My Women in Entertainment Summit Experience
I had the pleasure of attending the 3rd Annual Women in Entertainment Summit. Although held in a large auditorium of the Skirball Cultural Center, I felt as though I was engaged in a day-long intimate conversation among girlfriends. Not only were the speakers and panelists outstanding, but I also networked with many women who were warm, supportive and as thrilled as I was to be there.

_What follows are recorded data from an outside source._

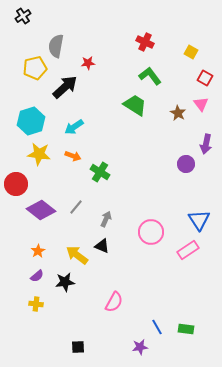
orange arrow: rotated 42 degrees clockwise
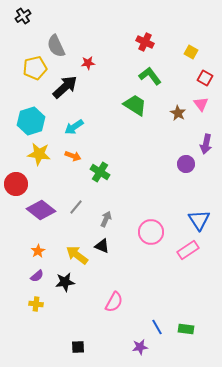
gray semicircle: rotated 35 degrees counterclockwise
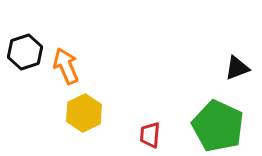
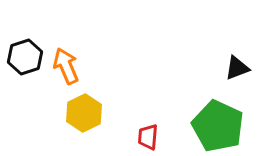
black hexagon: moved 5 px down
red trapezoid: moved 2 px left, 2 px down
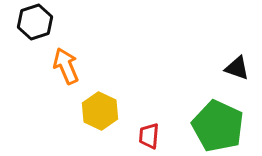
black hexagon: moved 10 px right, 35 px up
black triangle: rotated 40 degrees clockwise
yellow hexagon: moved 16 px right, 2 px up; rotated 9 degrees counterclockwise
red trapezoid: moved 1 px right, 1 px up
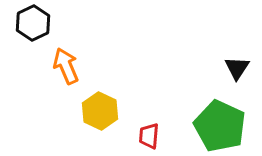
black hexagon: moved 2 px left, 1 px down; rotated 8 degrees counterclockwise
black triangle: rotated 44 degrees clockwise
green pentagon: moved 2 px right
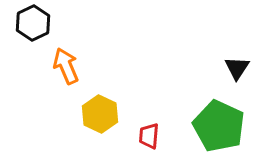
yellow hexagon: moved 3 px down
green pentagon: moved 1 px left
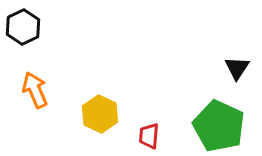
black hexagon: moved 10 px left, 4 px down
orange arrow: moved 31 px left, 24 px down
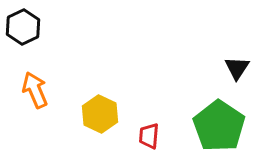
green pentagon: rotated 9 degrees clockwise
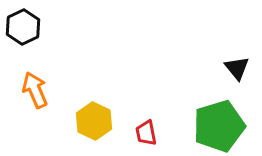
black triangle: rotated 12 degrees counterclockwise
yellow hexagon: moved 6 px left, 7 px down
green pentagon: rotated 21 degrees clockwise
red trapezoid: moved 3 px left, 3 px up; rotated 16 degrees counterclockwise
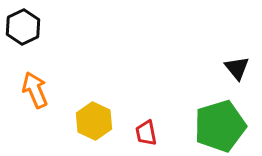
green pentagon: moved 1 px right
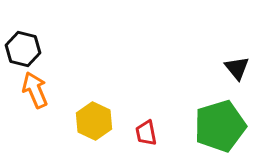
black hexagon: moved 22 px down; rotated 20 degrees counterclockwise
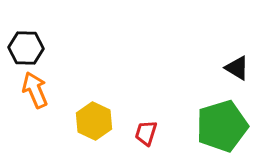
black hexagon: moved 3 px right, 1 px up; rotated 12 degrees counterclockwise
black triangle: rotated 20 degrees counterclockwise
green pentagon: moved 2 px right
red trapezoid: rotated 28 degrees clockwise
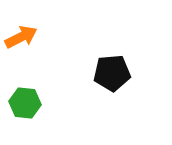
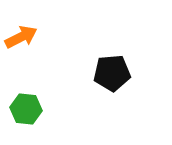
green hexagon: moved 1 px right, 6 px down
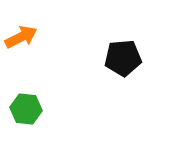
black pentagon: moved 11 px right, 15 px up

The day kicked off with a keynote address by Geena Davis. She opened with the statement, “The days are over where we’re supposed to figure this out ourselves — bring a man.” I agree with her. However, not just any jackass but a man that is willing to empower women, no strings attached. Ms. Davis dished out a hardy serving of encouragement which made swallowing many of the realities of the media industry she shared a bit easier. She delivered a report card based on results measured by the Geena Davis Inclusion Quotient (GD-IQ) tool. For example, women are seen and heard in films two times less than men, and when women do speak, they use fewer words and more words with one syllable than men. To counteract this, Ms. Davis suggested (1) doing a gender pass on a script before finalizing it; (2) consider changing male characters to females; and (3) don’t kill off the mother in the 1st ten minutes of the film!!
As if Ms. Davis’ inspiring keynote was not enough, every speaker that climbed the stage throughout the day was amazing. There were five separate Director’s Chair discussions. They featured Writer/Director Jennifer Lee (Frozen, A Wrinkle in Time), Victoria Mahoney (Yelling to the Sky), Dee Rees (Pariah, Mud Bound), Writer/Director Greta Gerwig (Lady Bird, Frances Ha) and Patty Jenkins (Wonder Woman). They each shared their invaluable perspectives and proved we all share the same goals and insecurities at some point in our careers. They were also completely approachable after their time on stage ended.
The numerous panel discussions were delightful and informative. They included “Content is Queen” featuring women from STARZ, DreamWorks Animation, and ABC Family. There was a “Technology and Hollywood” discussion and my two favorites, “Designing Disruption”, a discussion on counteracting stereotypes of gender in entertainment; and “Women’s Rights are Human Rights” which featured a discussion with Hayley Pappas, a strong Canadian woman who spent three years as a volunteer soldier battling ISIS as a member of the YPJ, an all-female Kurdish army. Talk about sensory overload. My head spins just thinking about it again.
My favorite quote from the day was from Greta Gerwig — “It’s difficult to learn if you won’t say I don’t know.” I’m not sure whether it was her original quote. However, hearing it come from a woman who has paved her way in the film industry makes it a keeper. To say I left the WIE Summit pumped and inspired is an understatement. I’m ready to disrupt some ‘stuff’ and willing to admit, I need help. Who’s game?